Ainsi, on constate que l’université d’Odense au Danemark,
grâce à l’un de ses spécialistes mondialement
connu pour ses recherches, le docteur Krishna Srivastava, vient de démontrer
scientifiquement le rôle du Plai dans le traitement de l’arthrite
rhumatoïde d’une part et d’autre part, la même
université met en avant l’efficacité du Plai dans
le traitement des migraines où il agit, comme l’aspirine,
sur la prostaglandine, hormone impliquée dans le processus de réponse
à l’inflammation. Des recherches encore plus récentes
attribueraient également au Plai des propriétés anti-cancer.

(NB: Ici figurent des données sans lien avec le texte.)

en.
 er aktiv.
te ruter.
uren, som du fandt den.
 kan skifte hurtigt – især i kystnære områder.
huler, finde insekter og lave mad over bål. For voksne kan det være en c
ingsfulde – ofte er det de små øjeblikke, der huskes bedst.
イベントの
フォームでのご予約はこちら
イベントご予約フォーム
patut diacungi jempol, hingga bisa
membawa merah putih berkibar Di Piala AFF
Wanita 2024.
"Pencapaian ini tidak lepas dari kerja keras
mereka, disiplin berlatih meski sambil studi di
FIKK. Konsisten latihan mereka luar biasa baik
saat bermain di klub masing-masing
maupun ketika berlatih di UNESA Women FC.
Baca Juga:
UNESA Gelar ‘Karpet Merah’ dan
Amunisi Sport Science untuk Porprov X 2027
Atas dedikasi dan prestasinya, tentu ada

- L’alcool, utilisé pour la préparation,
possède une fonction vasodilatatrice et permet également
l’extraction des principes actifs en rendant soluble les éléments
du mélange. Sur le plan chimique, la structure amphiphile de l’alcool,
en relation avec les propriétés des tensioactifs, lui confère
une affinité particulière pour les interfaces de type air/eau
et eau/huile, très largement utilisés dans la pratique de
Yam Kang, et permet par conséquent d’abaisser l’énergie
libre de ces interfaces. En mécanique des fluides ce phénomène
est connu pour être à la base de la stabilisation de systèmes
dispersés permettant de fixer les molécules hydrophobes
et hydrophiles. Il est intéressant de constater que les anciens
avaient déjà saisi ces propriétés, il y à
plus de trois mille ans.
- Les mantras ont un rôle essentiel. Ils sont au
nombre de trois. Le premier va permettre au thérapeute de se protéger
de la chaleur et de la brûlure du feu. Le second permet de véhiculer
la chaleur dans le corps du patient. Le troisième intervient dans
l’action de guérison.
TOK SEN : est une méthode mentionnée dans
les textes anciens comme venant de la Chine. Tok Sen a été
introduit en Thaïlande il y a plus de 3 000 ans. Cette pratique,
aujourd’hui pratiquement disparue, s’appuie sur le parcours
des méridiens. Elle réajuste l’onde énergétique,
ouvre les « portes » et défait la stase. Tok Sen remplace
l’aiguille traditionnelle de l’acupuncteur par des instruments
taillés dans du bois d’Olaka ayant été foudroyé.
Le bois d’Olaka transmet une vibration en correspondance avec l’onde
énergétique circulant dans les Sen. Lorsque le bois d’Olaka
a été foudroyé par le tonnerre il porte en lui une
énergie particulièrement apte à véhiculer
la vibration et réveiller la circulation du Qi (énergie)
dans les méridiens. Selon la théorie des grands classiques
de la médecine traditionnelle Chinoise, durant notre parcours embryonnaire,
le souffle vital a tracé au travers des couches tissulaires, les
canaux énergétiques, connus en France sous le nom de méridiens.
Certains de ces canaux ont pour fonction de réajuster les désordres
internes en équilibrant les insuffisances et les débordements.
Chaque canal est par ailleurs porteur d’une qualité énergétique
qui lui est spécifique et qui colore la sphère psychique.
L’onde énergétique qui circule dans les méridiens
est aussi le vecteur qui assure le lien continuel entre le corps et l’esprit.
Lorsque pour des raisons multiples la circulation énergétique
est contrariée ou que le traitement par l’acupuncture ne
répond pas, Tok Sen est une méthode très efficace
pour rétablir l’harmonie énergétique du corps.